Pushing for a renewed reform momentum in the region, and tackling specific challenges the Western Balkans face, are at the core of the document. The strategy comes together with six flagship initiatives, that in fact are a to-do list for the EU in the years to come, and that will prop up the transformation efforts of the Western Balkans. Strengthening the rule of law, reinforced cooperation on security and migration through joint investigating teams and the European border and coast guard, expanding the EU Energy Union to the Western Balkans, lowering roaming charges and rolling out broadband in the region, are precisely the tasks of the announced plans. The EU and the six countries in the region should roll up their sleeves to fulfil all 57 concrete actions under the initiatives.

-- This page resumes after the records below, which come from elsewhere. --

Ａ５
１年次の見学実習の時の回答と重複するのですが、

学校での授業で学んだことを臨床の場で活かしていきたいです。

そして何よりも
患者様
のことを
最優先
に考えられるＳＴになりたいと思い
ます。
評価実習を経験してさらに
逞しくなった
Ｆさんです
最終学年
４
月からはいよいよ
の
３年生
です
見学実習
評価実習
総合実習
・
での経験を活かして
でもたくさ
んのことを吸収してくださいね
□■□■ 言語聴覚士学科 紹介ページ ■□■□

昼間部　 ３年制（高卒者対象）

On the financial side, the Commission suggested gradual increase of funding under the so-called Instrument for Pre-Accession Assistance until 2020, as reallocations within the existing envelope allow. For this year alone, €1.07bn of pre-accession assistance for the Western Balkans are foreseen, on top of almost €9bn from the 2007-2017 scheme.

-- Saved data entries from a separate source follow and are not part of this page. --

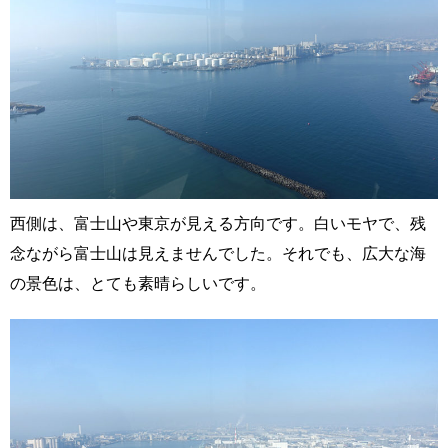
西側は、富士山や東京が見える方向です。白いモヤで、残
念ながら富士山は見えませんでした。それでも、広大な海
の景色は、とても素晴らしいです。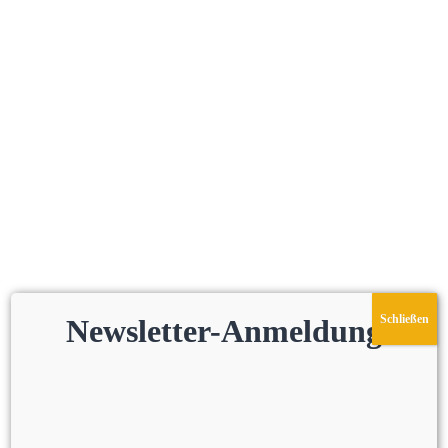
Schließen
Newsletter-Anmeldung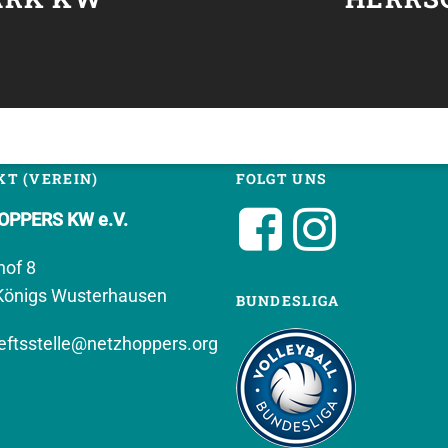
T (VEREIN)
FOLGT UNS
PPERS KW e.V.
hof 8
Königs Wusterhausen
BUNDESLIGA
ftsstelle@netzhoppers.org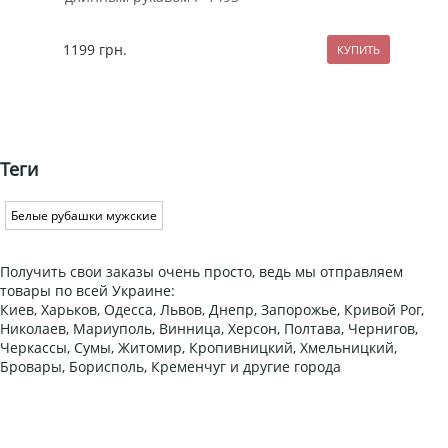
1199
грн.
129
Теги
Белые рубашки мужские
Получить свои заказы очень просто, ведь мы отправляем
товары по всей Украине:
Киев, Харьков, Одесса, Львов, Днепр, Запорожье, Кривой Рог,
Николаев, Мариуполь, Винница, Херсон, Полтава, Чернигов,
Черкассы, Сумы, Житомир, Кропивницкий, Хмельницкий,
Бровары, Борисполь, Кременчуг и другие города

After adoption of the strategy at the College of Commissioners, High Representative/Vice-President Federica Mogherini and Commissioner for European Neighbourhood Policy and Enlargement Negotiations Johannes Hahn immediately presented its main priorities to MEPs at the European Parliament plenary in Strasbourg.
Federica Mogherini emphasised that there is a clear path indicated “for all our six partners in the Western Balkans” to finally join the European Union. While still a merit-based process, there is a clear political commitment on our side to make this perspective credible and finally come true, the EU foreign policy chief stressed.
The document highlights the steps which Montenegro and Serbia have to undertake as to complete the accession process in a 2025 perspective. Not to be misinterpreted as a fixed final date, Mogherini explained that they are setting not a target or deadline. Mentioning that the process depends on the pace and the success of negotiations and reforms, she said that the region will succeed together or fail together.
As it is clarified in the strategy, the Commission is ready to prepare recommendations to open accession negotiations with Albania and Macedonia, on the basis of fulfilled conditions, as they are making significant progress on their European path. The executive will start preparing an Opinion on Bosnia and Herzegovina's membership application following receipt of comprehensive and complete answers to its questionnaire. The document said that with sustained effort and engagement, the country could become a candidate for accession. Kosovo has an opportunity for sustainable progress through implementation of the SAA, and to advance on its European path once objective circumstances allow.
We are facing a reality that the Western Balkans are European, and they want to clearly invest in the future membership of their countries to the EU, Mogherini also said. In her speech, she asserted that, over the last three years, incredible results have been achieved already. She mentioned the increased investments in the region, reinforced economic ties and growing of trade volumes of 75%, and underscored that Montenegro and Albania are 100% aligned with the common foreign and security policy positions.
Commissioner Hahn told MEPs that with this move the EU opens an important window of opportunity, but “a great lot remains to be done” and there are “no shortcuts on the European path.” He noted, however, that there must not be left “a vacuum at our doorstep, for others to step in.” The commissioner made clear that a credible enlargement perspective is not a free lunch, but requires a tough transformation. Our partners must now 'walk the talk' and deliver, he urged and put in plain words that criteria will not change, and are not technical, but are essentially about European values.